■ AIM OF THE TASK: All entries must be set down once more, precisely as given.

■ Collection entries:
= Beginning of Section =
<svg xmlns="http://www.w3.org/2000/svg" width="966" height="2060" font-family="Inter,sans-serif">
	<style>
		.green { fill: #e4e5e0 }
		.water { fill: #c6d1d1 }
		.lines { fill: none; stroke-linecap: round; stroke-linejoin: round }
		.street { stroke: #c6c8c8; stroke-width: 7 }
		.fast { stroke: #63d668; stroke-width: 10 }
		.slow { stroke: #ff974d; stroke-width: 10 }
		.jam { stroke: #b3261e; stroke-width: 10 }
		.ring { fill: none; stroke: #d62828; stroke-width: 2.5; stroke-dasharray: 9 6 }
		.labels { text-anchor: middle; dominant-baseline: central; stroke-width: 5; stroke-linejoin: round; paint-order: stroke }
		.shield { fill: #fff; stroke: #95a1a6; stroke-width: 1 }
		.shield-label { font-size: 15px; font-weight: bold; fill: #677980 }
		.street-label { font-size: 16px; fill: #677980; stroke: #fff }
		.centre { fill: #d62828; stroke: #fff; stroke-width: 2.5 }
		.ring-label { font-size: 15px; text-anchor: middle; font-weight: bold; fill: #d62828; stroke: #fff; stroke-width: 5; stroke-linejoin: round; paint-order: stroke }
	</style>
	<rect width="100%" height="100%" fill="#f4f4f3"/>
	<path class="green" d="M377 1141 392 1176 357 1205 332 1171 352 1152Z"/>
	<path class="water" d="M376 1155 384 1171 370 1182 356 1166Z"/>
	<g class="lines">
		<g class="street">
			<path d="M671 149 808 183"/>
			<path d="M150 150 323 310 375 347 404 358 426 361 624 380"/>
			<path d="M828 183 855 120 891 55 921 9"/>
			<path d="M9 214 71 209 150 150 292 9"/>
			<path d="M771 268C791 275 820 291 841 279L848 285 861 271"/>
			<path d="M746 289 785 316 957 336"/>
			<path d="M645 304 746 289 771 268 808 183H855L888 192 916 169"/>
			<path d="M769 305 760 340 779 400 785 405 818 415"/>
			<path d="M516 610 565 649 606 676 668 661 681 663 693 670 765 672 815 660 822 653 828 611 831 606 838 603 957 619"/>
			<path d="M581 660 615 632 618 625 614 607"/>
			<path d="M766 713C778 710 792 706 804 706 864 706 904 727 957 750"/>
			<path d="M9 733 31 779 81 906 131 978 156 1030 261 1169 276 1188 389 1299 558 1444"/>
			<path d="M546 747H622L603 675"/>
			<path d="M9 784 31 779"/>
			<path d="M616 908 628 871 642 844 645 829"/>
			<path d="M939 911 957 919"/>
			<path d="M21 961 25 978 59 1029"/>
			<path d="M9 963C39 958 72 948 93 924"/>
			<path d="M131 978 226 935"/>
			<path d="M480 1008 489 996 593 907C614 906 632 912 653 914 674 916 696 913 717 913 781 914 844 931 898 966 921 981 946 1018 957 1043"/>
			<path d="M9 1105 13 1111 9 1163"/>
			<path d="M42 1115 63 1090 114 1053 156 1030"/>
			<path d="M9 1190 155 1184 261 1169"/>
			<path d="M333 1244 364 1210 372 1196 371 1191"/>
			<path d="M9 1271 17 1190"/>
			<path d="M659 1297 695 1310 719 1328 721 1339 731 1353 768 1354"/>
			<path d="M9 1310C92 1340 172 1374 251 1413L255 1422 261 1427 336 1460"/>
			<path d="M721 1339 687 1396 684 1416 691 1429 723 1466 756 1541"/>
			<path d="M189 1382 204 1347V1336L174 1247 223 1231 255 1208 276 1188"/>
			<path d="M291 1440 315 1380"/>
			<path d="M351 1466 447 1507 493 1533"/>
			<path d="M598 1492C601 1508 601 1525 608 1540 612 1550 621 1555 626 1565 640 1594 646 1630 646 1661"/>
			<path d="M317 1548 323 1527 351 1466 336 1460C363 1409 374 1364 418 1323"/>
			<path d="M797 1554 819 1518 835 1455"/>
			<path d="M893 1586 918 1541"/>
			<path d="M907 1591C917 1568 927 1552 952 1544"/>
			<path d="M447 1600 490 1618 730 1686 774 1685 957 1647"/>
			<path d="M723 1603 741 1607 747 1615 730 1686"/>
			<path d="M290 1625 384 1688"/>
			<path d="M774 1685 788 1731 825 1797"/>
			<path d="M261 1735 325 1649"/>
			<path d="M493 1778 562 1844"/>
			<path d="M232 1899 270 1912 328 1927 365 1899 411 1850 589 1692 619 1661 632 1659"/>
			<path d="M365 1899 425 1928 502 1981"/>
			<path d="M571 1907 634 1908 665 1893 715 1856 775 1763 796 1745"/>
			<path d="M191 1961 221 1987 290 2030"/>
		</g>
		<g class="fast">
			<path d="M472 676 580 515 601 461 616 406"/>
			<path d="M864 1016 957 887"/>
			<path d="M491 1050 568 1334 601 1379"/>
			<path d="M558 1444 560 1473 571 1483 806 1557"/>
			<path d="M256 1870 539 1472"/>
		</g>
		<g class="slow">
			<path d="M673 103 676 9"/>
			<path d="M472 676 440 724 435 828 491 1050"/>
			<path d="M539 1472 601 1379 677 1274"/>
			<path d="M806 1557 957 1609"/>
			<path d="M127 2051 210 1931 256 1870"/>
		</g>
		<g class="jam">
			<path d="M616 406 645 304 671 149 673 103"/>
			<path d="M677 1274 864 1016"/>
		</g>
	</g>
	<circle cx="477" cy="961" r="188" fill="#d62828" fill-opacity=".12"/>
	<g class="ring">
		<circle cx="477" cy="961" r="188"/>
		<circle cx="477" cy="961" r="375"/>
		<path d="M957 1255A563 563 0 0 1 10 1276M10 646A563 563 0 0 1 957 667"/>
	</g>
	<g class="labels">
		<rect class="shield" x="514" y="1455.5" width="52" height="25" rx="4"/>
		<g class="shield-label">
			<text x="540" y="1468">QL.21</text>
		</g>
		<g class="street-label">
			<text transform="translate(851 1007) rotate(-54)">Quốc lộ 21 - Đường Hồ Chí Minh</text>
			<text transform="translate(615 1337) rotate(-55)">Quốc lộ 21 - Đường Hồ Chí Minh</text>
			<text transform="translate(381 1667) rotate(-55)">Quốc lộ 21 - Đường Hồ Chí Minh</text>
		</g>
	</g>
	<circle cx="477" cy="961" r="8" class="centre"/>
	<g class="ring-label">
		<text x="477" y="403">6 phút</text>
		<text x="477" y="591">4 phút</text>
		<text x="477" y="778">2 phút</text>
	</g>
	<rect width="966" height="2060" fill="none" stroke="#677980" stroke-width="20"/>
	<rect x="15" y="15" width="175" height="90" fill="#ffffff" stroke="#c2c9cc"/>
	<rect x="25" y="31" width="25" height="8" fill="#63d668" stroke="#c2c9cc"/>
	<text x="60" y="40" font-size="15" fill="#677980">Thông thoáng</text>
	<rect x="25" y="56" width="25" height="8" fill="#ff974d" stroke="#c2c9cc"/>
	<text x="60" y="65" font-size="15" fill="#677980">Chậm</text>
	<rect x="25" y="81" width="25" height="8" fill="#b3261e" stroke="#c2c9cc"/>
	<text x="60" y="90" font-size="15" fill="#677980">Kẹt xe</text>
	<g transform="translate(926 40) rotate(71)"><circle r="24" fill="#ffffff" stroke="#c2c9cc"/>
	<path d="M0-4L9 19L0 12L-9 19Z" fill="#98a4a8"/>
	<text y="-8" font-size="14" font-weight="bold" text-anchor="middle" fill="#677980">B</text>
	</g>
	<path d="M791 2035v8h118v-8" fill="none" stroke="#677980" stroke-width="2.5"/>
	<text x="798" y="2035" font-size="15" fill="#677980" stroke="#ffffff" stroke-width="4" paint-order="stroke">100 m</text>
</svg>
= End of Section =
■ WRITTEN RESPONSE:
<svg xmlns="http://www.w3.org/2000/svg" width="966" height="2060" font-family="Inter,sans-serif">
	<style>
		.green { fill: #e4e5e0 }
		.water { fill: #c6d1d1 }
		.lines { fill: none; stroke-linecap: round; stroke-linejoin: round }
		.street { stroke: #c6c8c8; stroke-width: 7 }
		.fast { stroke: #63d668; stroke-width: 10 }
		.slow { stroke: #ff974d; stroke-width: 10 }
		.jam { stroke: #b3261e; stroke-width: 10 }
		.ring { fill: none; stroke: #d62828; stroke-width: 2.5; stroke-dasharray: 9 6 }
		.labels { text-anchor: middle; dominant-baseline: central; stroke-width: 5; stroke-linejoin: round; paint-order: stroke }
		.shield { fill: #fff; stroke: #95a1a6; stroke-width: 1 }
		.shield-label { font-size: 15px; font-weight: bold; fill: #677980 }
		.street-label { font-size: 16px; fill: #677980; stroke: #fff }
		.centre { fill: #d62828; stroke: #fff; stroke-width: 2.5 }
		.ring-label { font-size: 15px; text-anchor: middle; font-weight: bold; fill: #d62828; stroke: #fff; stroke-width: 5; stroke-linejoin: round; paint-order: stroke }
	</style>
	<rect width="100%" height="100%" fill="#f4f4f3"/>
	<path class="green" d="M377 1141 392 1176 357 1205 332 1171 352 1152Z"/>
	<path class="water" d="M376 1155 384 1171 370 1182 356 1166Z"/>
	<g class="lines">
		<g class="street">
			<path d="M671 149 808 183"/>
			<path d="M150 150 323 310 375 347 404 358 426 361 624 380"/>
			<path d="M828 183 855 120 891 55 921 9"/>
			<path d="M9 214 71 209 150 150 292 9"/>
			<path d="M771 268C791 275 820 291 841 279L848 285 861 271"/>
			<path d="M746 289 785 316 957 336"/>
			<path d="M645 304 746 289 771 268 808 183H855L888 192 916 169"/>
			<path d="M769 305 760 340 779 400 785 405 818 415"/>
			<path d="M516 610 565 649 606 676 668 661 681 663 693 670 765 672 815 660 822 653 828 611 831 606 838 603 957 619"/>
			<path d="M581 660 615 632 618 625 614 607"/>
			<path d="M766 713C778 710 792 706 804 706 864 706 904 727 957 750"/>
			<path d="M9 733 31 779 81 906 131 978 156 1030 261 1169 276 1188 389 1299 558 1444"/>
			<path d="M546 747H622L603 675"/>
			<path d="M9 784 31 779"/>
			<path d="M616 908 628 871 642 844 645 829"/>
			<path d="M939 911 957 919"/>
			<path d="M21 961 25 978 59 1029"/>
			<path d="M9 963C39 958 72 948 93 924"/>
			<path d="M131 978 226 935"/>
			<path d="M480 1008 489 996 593 907C614 906 632 912 653 914 674 916 696 913 717 913 781 914 844 931 898 966 921 981 946 1018 957 1043"/>
			<path d="M9 1105 13 1111 9 1163"/>
			<path d="M42 1115 63 1090 114 1053 156 1030"/>
			<path d="M9 1190 155 1184 261 1169"/>
			<path d="M333 1244 364 1210 372 1196 371 1191"/>
			<path d="M9 1271 17 1190"/>
			<path d="M659 1297 695 1310 719 1328 721 1339 731 1353 768 1354"/>
			<path d="M9 1310C92 1340 172 1374 251 1413L255 1422 261 1427 336 1460"/>
			<path d="M721 1339 687 1396 684 1416 691 1429 723 1466 756 1541"/>
			<path d="M189 1382 204 1347V1336L174 1247 223 1231 255 1208 276 1188"/>
			<path d="M291 1440 315 1380"/>
			<path d="M351 1466 447 1507 493 1533"/>
			<path d="M598 1492C601 1508 601 1525 608 1540 612 1550 621 1555 626 1565 640 1594 646 1630 646 1661"/>
			<path d="M317 1548 323 1527 351 1466 336 1460C363 1409 374 1364 418 1323"/>
			<path d="M797 1554 819 1518 835 1455"/>
			<path d="M893 1586 918 1541"/>
			<path d="M907 1591C917 1568 927 1552 952 1544"/>
			<path d="M447 1600 490 1618 730 1686 774 1685 957 1647"/>
			<path d="M723 1603 741 1607 747 1615 730 1686"/>
			<path d="M290 1625 384 1688"/>
			<path d="M774 1685 788 1731 825 1797"/>
			<path d="M261 1735 325 1649"/>
			<path d="M493 1778 562 1844"/>
			<path d="M232 1899 270 1912 328 1927 365 1899 411 1850 589 1692 619 1661 632 1659"/>
			<path d="M365 1899 425 1928 502 1981"/>
			<path d="M571 1907 634 1908 665 1893 715 1856 775 1763 796 1745"/>
			<path d="M191 1961 221 1987 290 2030"/>
		</g>
		<g class="fast">
			<path d="M472 676 580 515 601 461 616 406"/>
			<path d="M864 1016 957 887"/>
			<path d="M491 1050 568 1334 601 1379"/>
			<path d="M558 1444 560 1473 571 1483 806 1557"/>
			<path d="M256 1870 539 1472"/>
		</g>
		<g class="slow">
			<path d="M673 103 676 9"/>
			<path d="M472 676 440 724 435 828 491 1050"/>
			<path d="M539 1472 601 1379 677 1274"/>
			<path d="M806 1557 957 1609"/>
			<path d="M127 2051 210 1931 256 1870"/>
		</g>
		<g class="jam">
			<path d="M616 406 645 304 671 149 673 103"/>
			<path d="M677 1274 864 1016"/>
		</g>
	</g>
	<circle cx="477" cy="961" r="188" fill="#d62828" fill-opacity=".12"/>
	<g class="ring">
		<circle cx="477" cy="961" r="188"/>
		<circle cx="477" cy="961" r="375"/>
		<path d="M957 1255A563 563 0 0 1 10 1276M10 646A563 563 0 0 1 957 667"/>
	</g>
	<g class="labels">
		<rect class="shield" x="514" y="1455.5" width="52" height="25" rx="4"/>
		<g class="shield-label">
			<text x="540" y="1468">QL.21</text>
		</g>
		<g class="street-label">
			<text transform="translate(851 1007) rotate(-54)">Quốc lộ 21 - Đường Hồ Chí Minh</text>
			<text transform="translate(615 1337) rotate(-55)">Quốc lộ 21 - Đường Hồ Chí Minh</text>
			<text transform="translate(381 1667) rotate(-55)">Quốc lộ 21 - Đường Hồ Chí Minh</text>
		</g>
	</g>
	<circle cx="477" cy="961" r="8" class="centre"/>
	<g class="ring-label">
		<text x="477" y="403">6 phút</text>
		<text x="477" y="591">4 phút</text>
		<text x="477" y="778">2 phút</text>
	</g>
	<rect width="966" height="2060" fill="none" stroke="#677980" stroke-width="20"/>
	<rect x="15" y="15" width="175" height="90" fill="#ffffff" stroke="#c2c9cc"/>
	<rect x="25" y="31" width="25" height="8" fill="#63d668" stroke="#c2c9cc"/>
	<text x="60" y="40" font-size="15" fill="#677980">Thông thoáng</text>
	<rect x="25" y="56" width="25" height="8" fill="#ff974d" stroke="#c2c9cc"/>
	<text x="60" y="65" font-size="15" fill="#677980">Chậm</text>
	<rect x="25" y="81" width="25" height="8" fill="#b3261e" stroke="#c2c9cc"/>
	<text x="60" y="90" font-size="15" fill="#677980">Kẹt xe</text>
	<g transform="translate(926 40) rotate(71)"><circle r="24" fill="#ffffff" stroke="#c2c9cc"/>
	<path d="M0-4L9 19L0 12L-9 19Z" fill="#98a4a8"/>
	<text y="-8" font-size="14" font-weight="bold" text-anchor="middle" fill="#677980">B</text>
	</g>
	<path d="M791 2035v8h118v-8" fill="none" stroke="#677980" stroke-width="2.5"/>
	<text x="798" y="2035" font-size="15" fill="#677980" stroke="#ffffff" stroke-width="4" paint-order="stroke">100 m</text>
</svg>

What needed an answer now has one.